The cleaning execution is relatively straightforward: after loading the plan and deserializing the
CleanFileInfo, the job performs file-system deletes for the target files in parallel. Statistics are initially collected at the partition level, and then aggregated and saved into a
.clean action, indicating the completion.
The indexing table service was first added in release 0.11.0 as an experimental feature. Currently, it is designed for building indexes for the metadata table. We will refrain from delving into the indexing process as it requires prior knowledge of the metadata table. Instead, I will provide a brief overview of the design. For further learnings, I recommend consulting the official documentation, this blog, and RFC-45.

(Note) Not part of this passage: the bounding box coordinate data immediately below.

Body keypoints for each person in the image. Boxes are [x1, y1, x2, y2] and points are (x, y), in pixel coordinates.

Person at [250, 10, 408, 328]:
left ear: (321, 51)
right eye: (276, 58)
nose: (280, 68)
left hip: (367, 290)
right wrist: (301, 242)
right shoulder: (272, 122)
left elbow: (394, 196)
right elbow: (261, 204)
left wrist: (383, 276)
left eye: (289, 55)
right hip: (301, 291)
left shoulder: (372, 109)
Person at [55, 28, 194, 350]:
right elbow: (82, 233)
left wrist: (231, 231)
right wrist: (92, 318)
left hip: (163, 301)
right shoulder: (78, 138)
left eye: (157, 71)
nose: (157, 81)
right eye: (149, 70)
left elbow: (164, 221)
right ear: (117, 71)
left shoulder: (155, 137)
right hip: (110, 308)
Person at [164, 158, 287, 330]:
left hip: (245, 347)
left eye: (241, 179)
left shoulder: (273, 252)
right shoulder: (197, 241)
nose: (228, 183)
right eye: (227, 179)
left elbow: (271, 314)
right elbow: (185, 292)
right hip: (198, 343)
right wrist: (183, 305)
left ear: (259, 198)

In post 4, we mentioned an indexing API named
updateLocation() that is required by certain indexes to keep the indexing data in sync with the written data. From a table service perspective, we can view it as indexing running in inline mode, i.e., scheduled inline and executed inline. The current indexing service is considered as being in full-async mode. The metadata table can be seen as another index type that encompasses multiple indexes, also known as a multi-modal index. As the data table size grows, updating the metadata table inline with each write can be time-consuming. Therefore, we need the async table service to maintain high write-throughput while keeping the indexes up-to-date.
In this post, we introduced the concept of table service, delved into the detailed processes of compaction and cleaning, and briefly touched on indexing. Please feel free to share your feedback and suggest content in the comments section.
The on-going RFC-43 table service manager is designed to support this platform feature out-of-the-box.